The religious leaders, decked in long, flowing garb, took their places at the edge of the water and began to pray. The crowd was largely respectful but murmured lightly, ready for some splashing. The leader blessed the gathering, asked the Lord for mercy and then, in an ancient, accented voice, said, "Young divers, go." The boys hurled themselves into the water and sped to a series of boats arranged as a half-moon. They took their places in the boats and prepared to launch themselves when the cross was thrown. The family behind me started guessing who would win.

One said the kid in the blue swim trunks. One picked the kid in black. Another said the one in yellow. It seemed absurd. How could they pick correctly from so many boys?

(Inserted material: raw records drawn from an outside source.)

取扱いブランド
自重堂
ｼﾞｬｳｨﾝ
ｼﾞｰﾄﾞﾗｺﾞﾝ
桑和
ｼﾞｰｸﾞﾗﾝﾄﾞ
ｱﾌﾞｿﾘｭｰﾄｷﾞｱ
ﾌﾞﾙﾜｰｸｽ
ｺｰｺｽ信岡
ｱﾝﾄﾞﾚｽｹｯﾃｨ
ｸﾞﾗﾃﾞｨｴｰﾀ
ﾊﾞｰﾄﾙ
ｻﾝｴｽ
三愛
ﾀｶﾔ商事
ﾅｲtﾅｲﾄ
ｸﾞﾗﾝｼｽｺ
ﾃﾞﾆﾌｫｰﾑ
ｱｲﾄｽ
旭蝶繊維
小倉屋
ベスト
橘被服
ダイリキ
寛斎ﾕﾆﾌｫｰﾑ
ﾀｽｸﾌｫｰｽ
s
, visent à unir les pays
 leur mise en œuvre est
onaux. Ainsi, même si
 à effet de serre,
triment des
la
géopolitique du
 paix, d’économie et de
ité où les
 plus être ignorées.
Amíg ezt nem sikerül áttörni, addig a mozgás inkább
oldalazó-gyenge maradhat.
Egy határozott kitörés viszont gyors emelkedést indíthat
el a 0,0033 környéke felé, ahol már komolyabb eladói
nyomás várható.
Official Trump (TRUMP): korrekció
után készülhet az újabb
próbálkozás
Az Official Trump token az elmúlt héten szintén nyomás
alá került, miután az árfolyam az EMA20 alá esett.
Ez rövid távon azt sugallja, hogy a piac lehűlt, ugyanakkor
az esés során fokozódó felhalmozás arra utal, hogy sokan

After another few minutes of prayers, the cross went skyward. Cheers erupted, and the boys tore back into the water, all frenzied arms and legs, for the chance at victory and becoming a small-town celebrity. It didn't take more than 15 seconds for a kid whose family is well-known for — go figure — running a Greek restaurant to emerge from the pack. His competitors cheered him as loudly as anyone.

And behold — it was the kid in yellow. How did that woman get it right?